Regarding the original issue of dropped prefixes compaction possibly being deferred until server restart - I now acknowledge this had nothing to do with our performance issues. When we finish migrating the data from the temp instance back to the main one, I will try to play around with our periodic DB snapshots to try to understand this fully. It is possible that the compactions indeed started right after dropping, but just took a VERY long time (~3 weeks) to finish, and hence when we restarted the server after 2 weeks it still had quite some work to do.
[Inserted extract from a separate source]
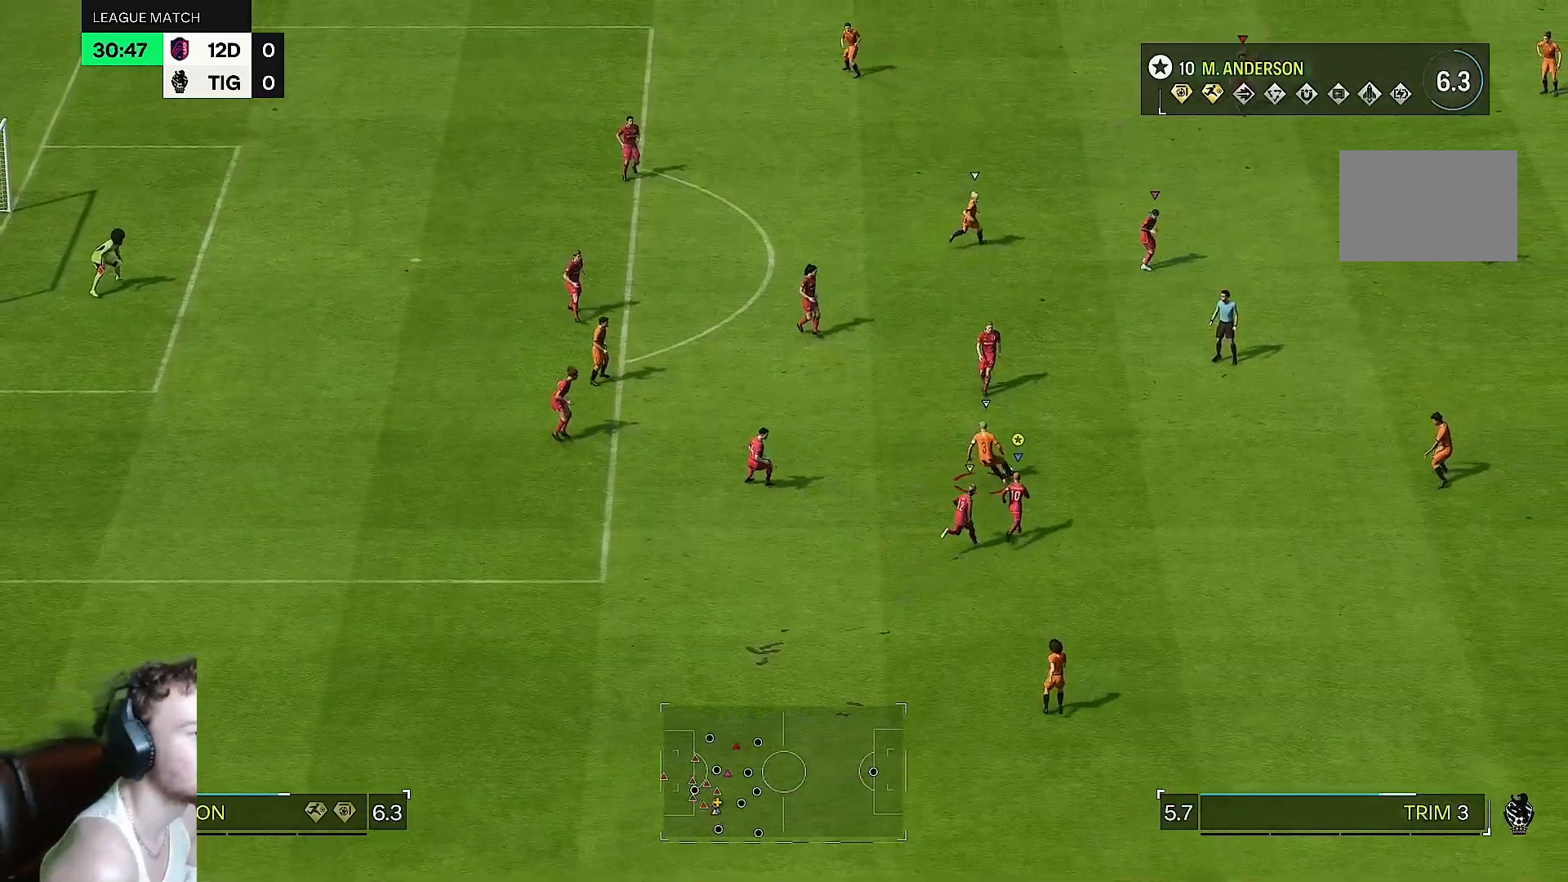
{"dt_ms": 500, "buttons": ["R2"], "left_stick": "right", "right_stick": "center", "events": [[117, "left_stick", "up-right"], [200, "right_stick", "down"], [233, "left_stick", "right"], [367, "R2", "down"], [383, "right_stick", "center"]]}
I will post an update when I finish investigating this.

It seems that on contrary to what's written here, the default cache size for MongoRocks is not 50% but actually slightly less than 30% of the machine RAM.

Thanks for noticing this, I made the change.

For an archiving oriented configuration (very large DB, constant insert-only writes, very rare reads), the default cache size of 30% RAM is far from optimal, and should probably be increased to 50-60%.

That is true, but only if you set cache_index_and_filter_blocks to true.

That is true, but only if you set 'cache_index_and_filter_blocks' to 'true'.

That's right :)

I also see you have optimize_filters_for_hits=true by default for MongoRocks, which makes perfect sense for the MongoDB use case

Unfortunately, I don't have a backup allowing me to investigate the issue further.
I also realized we did have a lot of junk collections which we dropped from the instance (we use application based partitions and some were created on junk timestamps), so it makes sense we erased 1821 collections/indexes.
I can't really test whether compacting them started straight away and simply didn't finish until the server restart, or whether those might have been deferred till the restart. But anyway, we now fully understand that all performance issues were completely unrelated to the prefix compactions, so I guess it doesn't really matter how long they take to finish.
Thanks very much @igorcanadi and @igorsol for you great help and responsiveness! We know we're sometimes testing MongoRocks to its extremes, and it's great to know you guys are there when we hit some unexpected behavior.